** Work required **
Write out each line of the entries below that holds the word "labels".

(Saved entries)
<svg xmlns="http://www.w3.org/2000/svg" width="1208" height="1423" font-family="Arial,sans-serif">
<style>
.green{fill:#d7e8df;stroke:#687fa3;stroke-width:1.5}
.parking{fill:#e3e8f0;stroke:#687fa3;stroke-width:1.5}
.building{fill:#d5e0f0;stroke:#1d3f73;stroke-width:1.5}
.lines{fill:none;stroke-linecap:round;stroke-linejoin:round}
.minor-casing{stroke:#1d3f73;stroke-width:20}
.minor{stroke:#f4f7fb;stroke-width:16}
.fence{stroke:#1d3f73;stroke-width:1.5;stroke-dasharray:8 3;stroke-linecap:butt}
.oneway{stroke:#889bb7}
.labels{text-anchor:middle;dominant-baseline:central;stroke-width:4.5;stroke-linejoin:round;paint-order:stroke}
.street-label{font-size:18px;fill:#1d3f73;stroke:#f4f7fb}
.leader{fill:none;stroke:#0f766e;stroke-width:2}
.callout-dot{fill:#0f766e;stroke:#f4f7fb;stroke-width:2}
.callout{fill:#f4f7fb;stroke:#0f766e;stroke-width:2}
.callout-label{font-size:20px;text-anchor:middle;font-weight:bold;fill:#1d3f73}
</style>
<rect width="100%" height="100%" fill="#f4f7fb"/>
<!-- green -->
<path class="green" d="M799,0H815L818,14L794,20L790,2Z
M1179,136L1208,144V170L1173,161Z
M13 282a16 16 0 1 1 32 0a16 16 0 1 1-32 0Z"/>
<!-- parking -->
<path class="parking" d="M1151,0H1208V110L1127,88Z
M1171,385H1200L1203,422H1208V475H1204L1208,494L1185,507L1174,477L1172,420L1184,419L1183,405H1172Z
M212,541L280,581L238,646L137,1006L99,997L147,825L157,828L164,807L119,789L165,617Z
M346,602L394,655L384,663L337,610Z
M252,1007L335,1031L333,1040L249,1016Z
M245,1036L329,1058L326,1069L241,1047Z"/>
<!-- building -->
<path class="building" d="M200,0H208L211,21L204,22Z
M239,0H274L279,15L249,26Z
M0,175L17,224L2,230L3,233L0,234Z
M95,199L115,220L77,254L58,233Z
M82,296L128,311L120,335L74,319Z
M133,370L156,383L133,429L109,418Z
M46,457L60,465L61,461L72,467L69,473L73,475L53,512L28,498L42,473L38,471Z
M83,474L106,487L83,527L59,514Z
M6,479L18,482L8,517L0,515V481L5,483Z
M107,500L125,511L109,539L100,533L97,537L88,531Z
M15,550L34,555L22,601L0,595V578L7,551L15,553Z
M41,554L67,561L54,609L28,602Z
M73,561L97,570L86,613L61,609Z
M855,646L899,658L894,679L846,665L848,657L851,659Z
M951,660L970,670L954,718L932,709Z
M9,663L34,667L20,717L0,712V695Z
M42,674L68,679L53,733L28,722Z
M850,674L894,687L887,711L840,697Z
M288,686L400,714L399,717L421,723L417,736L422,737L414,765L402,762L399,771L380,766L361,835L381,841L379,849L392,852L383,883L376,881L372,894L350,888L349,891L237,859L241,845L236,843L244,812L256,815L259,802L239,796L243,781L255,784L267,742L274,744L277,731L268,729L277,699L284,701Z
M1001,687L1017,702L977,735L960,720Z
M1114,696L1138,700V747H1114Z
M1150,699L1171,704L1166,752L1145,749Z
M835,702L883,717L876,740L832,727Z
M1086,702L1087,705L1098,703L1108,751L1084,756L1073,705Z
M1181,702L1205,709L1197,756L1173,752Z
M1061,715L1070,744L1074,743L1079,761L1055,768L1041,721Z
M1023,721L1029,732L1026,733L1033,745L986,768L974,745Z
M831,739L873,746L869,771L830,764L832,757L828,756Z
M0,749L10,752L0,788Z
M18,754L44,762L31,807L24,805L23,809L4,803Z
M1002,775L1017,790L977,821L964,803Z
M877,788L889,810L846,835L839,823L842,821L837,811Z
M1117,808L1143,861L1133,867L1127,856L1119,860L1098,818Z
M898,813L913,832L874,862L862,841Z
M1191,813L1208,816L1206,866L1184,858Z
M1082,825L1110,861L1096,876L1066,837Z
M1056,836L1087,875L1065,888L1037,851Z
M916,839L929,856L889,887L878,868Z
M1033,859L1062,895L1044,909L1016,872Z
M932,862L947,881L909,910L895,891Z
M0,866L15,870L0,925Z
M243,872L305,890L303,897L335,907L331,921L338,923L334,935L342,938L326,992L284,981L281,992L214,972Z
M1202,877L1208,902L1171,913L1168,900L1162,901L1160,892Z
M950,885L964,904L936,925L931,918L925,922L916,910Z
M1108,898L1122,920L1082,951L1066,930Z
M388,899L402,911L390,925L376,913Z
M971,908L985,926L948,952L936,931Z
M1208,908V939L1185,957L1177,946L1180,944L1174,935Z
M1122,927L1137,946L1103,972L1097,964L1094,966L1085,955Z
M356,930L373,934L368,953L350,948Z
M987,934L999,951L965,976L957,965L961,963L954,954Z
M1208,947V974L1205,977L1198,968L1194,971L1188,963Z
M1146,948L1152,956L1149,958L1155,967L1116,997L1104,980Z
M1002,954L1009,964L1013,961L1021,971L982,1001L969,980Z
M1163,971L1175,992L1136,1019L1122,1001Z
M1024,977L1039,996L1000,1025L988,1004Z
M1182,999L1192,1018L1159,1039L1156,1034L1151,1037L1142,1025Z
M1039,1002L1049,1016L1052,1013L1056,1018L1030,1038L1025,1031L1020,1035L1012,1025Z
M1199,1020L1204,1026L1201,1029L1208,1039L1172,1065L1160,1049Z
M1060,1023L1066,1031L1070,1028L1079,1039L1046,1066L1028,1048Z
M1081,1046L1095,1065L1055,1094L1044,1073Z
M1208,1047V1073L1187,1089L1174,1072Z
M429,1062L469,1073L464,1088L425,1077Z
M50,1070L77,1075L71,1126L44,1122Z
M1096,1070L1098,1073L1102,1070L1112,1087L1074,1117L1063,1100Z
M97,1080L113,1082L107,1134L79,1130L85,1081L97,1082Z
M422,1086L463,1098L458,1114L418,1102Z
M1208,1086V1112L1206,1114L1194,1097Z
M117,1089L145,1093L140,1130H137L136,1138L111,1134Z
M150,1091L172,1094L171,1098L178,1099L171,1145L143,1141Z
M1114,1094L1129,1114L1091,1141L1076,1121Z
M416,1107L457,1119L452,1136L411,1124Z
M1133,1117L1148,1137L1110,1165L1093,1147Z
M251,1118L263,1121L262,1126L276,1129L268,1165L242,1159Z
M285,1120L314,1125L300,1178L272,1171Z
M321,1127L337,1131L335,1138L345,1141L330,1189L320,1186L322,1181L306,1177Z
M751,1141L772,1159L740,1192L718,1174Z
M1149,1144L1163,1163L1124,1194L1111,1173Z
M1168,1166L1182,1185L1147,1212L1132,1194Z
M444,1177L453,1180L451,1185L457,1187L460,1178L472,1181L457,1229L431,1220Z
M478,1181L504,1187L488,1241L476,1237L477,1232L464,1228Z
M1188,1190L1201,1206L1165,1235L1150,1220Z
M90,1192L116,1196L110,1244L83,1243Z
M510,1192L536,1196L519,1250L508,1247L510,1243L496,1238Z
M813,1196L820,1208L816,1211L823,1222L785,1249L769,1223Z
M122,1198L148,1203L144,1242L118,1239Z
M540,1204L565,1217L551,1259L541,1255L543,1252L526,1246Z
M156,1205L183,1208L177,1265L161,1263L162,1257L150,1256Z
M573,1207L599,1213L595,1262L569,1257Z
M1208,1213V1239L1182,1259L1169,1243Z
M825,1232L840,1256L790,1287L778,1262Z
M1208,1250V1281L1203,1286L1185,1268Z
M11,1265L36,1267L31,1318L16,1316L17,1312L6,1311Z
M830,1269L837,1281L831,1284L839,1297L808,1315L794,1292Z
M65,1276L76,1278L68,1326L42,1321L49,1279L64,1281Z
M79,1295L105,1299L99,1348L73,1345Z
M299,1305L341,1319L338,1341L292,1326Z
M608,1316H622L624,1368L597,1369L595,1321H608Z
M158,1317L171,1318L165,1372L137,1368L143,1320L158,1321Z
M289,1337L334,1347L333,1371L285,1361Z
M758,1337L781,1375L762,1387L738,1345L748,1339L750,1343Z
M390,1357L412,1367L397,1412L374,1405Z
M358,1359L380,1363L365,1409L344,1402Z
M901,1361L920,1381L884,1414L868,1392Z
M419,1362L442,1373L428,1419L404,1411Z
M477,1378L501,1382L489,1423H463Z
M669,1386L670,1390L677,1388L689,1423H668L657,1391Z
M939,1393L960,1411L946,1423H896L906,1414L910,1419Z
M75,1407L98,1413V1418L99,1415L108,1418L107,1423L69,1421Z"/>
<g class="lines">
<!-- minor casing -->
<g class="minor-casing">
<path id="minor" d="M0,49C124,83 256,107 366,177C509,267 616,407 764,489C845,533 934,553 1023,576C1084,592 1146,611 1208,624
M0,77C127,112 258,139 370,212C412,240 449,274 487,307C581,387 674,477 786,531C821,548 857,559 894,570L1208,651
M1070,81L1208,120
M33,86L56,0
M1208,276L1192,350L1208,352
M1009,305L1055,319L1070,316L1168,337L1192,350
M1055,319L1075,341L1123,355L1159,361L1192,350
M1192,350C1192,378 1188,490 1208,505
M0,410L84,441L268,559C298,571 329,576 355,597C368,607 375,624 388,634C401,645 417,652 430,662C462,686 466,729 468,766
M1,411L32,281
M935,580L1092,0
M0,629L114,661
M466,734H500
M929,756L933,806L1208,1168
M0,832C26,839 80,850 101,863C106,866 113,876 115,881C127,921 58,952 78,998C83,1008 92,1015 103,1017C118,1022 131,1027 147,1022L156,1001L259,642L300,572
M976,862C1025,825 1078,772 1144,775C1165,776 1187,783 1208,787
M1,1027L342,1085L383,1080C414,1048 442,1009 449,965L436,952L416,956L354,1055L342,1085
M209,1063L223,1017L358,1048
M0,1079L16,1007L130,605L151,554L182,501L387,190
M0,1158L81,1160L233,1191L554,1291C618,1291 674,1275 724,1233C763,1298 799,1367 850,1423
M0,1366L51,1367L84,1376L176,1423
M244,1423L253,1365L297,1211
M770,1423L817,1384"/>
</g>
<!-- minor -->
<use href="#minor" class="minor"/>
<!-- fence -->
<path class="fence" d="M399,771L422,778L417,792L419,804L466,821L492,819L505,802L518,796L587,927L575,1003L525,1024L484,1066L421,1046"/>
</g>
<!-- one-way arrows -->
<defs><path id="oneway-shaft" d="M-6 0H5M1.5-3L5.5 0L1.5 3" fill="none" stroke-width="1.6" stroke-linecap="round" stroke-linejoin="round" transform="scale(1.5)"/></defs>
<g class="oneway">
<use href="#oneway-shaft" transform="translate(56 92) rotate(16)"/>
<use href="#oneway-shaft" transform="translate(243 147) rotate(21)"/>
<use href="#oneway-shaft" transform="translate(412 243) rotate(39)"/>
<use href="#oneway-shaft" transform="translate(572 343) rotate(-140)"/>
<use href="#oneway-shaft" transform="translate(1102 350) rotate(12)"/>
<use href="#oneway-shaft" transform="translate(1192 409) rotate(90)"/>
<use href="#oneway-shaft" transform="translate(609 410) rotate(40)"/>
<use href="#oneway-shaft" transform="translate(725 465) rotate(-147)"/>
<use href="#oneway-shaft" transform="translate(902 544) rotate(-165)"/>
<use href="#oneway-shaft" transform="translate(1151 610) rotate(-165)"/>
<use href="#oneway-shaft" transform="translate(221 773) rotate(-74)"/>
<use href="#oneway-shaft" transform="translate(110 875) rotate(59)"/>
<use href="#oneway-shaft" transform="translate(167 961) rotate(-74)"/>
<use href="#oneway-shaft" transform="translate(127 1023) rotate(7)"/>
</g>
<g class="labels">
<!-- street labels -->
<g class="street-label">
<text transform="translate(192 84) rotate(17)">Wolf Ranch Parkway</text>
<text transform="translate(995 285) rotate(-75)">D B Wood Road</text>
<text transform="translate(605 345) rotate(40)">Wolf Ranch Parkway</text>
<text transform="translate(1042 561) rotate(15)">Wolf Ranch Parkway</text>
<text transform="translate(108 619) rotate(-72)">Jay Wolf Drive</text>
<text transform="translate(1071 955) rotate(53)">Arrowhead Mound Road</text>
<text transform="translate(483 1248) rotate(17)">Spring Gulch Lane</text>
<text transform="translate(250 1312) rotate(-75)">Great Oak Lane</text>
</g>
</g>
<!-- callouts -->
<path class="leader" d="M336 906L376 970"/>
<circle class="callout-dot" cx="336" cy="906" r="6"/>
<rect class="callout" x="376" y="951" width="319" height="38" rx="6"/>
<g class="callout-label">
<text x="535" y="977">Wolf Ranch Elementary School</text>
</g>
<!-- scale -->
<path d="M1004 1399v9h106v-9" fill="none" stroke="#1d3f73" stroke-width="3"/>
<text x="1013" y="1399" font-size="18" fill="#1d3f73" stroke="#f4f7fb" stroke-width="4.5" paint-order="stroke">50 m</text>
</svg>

** Written reply **
.labels{text-anchor:middle;dominant-baseline:central;stroke-width:4.5;stroke-linejoin:round;paint-order:stroke}
<g class="labels">
<!-- street labels -->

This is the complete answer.